__WHAT YOU HAVE TO DO__:
Copy the Careys Bay text word for word from "It seems like" to "none the less.".

SOURCE EXTRACT: Begin

The Dunedin City Council, in its infinite, unquestionable wisdom, ripped the roof from this historic industrial shed in a bullshit asbestos panic and presumably hopes it will disintegrate before they have to make a decision about preserving it. Which fucking sucks, since this is one of, if not the last remaining vintage industrial building in the area, and definitely the last one of any aesthetic merit. Get your shit together, DCC, or at least be honest about lumbering onward with your middle-finger agenda in regard to our much-abused little town.
Port Otago's nasty wizard eyes.
Careys Bay lies around the corner from Port Chalmers, behind a veil of old volcanic stone. It is a pretty little gully that once would have chimed with a legion of native birds, but now mostly buzzes to the sound of incessant powertools, the barking of bored dogs and the industrial declamations of Port Otago. The giant container ships have been muffled for now, but something worse will come along.
Careys Bay at night is more palatable, because the power tools are tucked up in bed and you can overlook the oily little teacup bay and serpentine Victoriana from a quiet cemetery fringed with smoke-scented blue gums. Possums shriek and fuss in the trees alongside roosting Rosellas, both rowdy imports from Australia. An Arbutus, heavily laden with both polychrome fruit and pearly blossoms, shelters the graves. It is a peaceful isolate.
Down by the water, the Black Backs croak lullabies to each other post-breeding season, and shit on the bow of the pilot boat.
Someone went to the trouble of installing this pursy effigy; fixed expression, hi-viz, low inputs, strange posture, alarming moisture content. The vérité is terrifante.
A new fishing wharf lies beyond this ziggurat of containers, a somehow depressing sop to the community that had to submit to still more noise and disruption as the Port expands its activities. Depressing in that it is been covered in furtive slash obsessive groups of people jerking largely undersized fish from the bay every time we've visited, in a metastatic expression of the everything wrong with the facility lurking behind it. It smells of death, already.
I'm not a Star Wars person but that is some Evil Empire shit.
There is something deeply surreal about the high tide overrunning the concrete of the boat ramp around Back Beach under these lurid lights; a blurring of material realities in which the water, supremely unconcerned with infrastructure, subsumes terrestrial limitations, in a small taste of what is to come. I have stood on the northeastern tip of Arnhem Land and watched distant cyclones steer their fluted, lightning-flecked flanks over the blood-warm waters of the Arafura Sea; the feeling is the same, somehow. Ominous, for sure, but not entirely unpleasant.
On some nights, the gulls sit in tight ranks on the jetty rails, scurling loudly. It sounds like they're arguing about something we don't understand. They'll shut up if you shine the torch toward them.
It seems like we might have escaped the horrors of Covid community transmission here in NZ, for now. I am grateful; it feels safe, no thanks to the legion of arseholes and micropeen'd edgelords who flocked out here specifically to break Level 4 lockdown. They're all gone now that small-scale travel is permitted; back to their land of never walking anywhere, complaining about environmentalists and public health measures. Another week of political dithering would have seen these turds blow the curve for us all, so don't believe the accounts of New Zealand's utopian exceptionalism. We just got lucky. Lucky especially that there was a sentient woman in charge of making collective/domestic shit happen, but lucky none the less.
We hope you find ways to fend this clusterfuck off if you're less fortunate geographically; stay home if you can, because that shit does work.

SOURCE EXTRACT: End
COLLECTED DATA: Begin

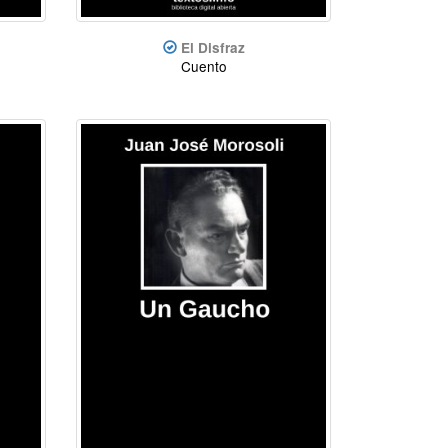
El Disfraz
Cuento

COLLECTED DATA: End

__EXERCISE SOLUTION__:
It seems like we might have escaped the horrors of Covid community transmission here in NZ, for now. I am grateful; it feels safe, no thanks to the legion of arseholes and micropeen'd edgelords who flocked out here specifically to break Level 4 lockdown. They're all gone now that small-scale travel is permitted; back to their land of never walking anywhere, complaining about environmentalists and public health measures. Another week of political dithering would have seen these turds blow the curve for us all, so don't believe the accounts of New Zealand's utopian exceptionalism. We just got lucky. Lucky especially that there was a sentient woman in charge of making collective/domestic shit happen, but lucky none the less.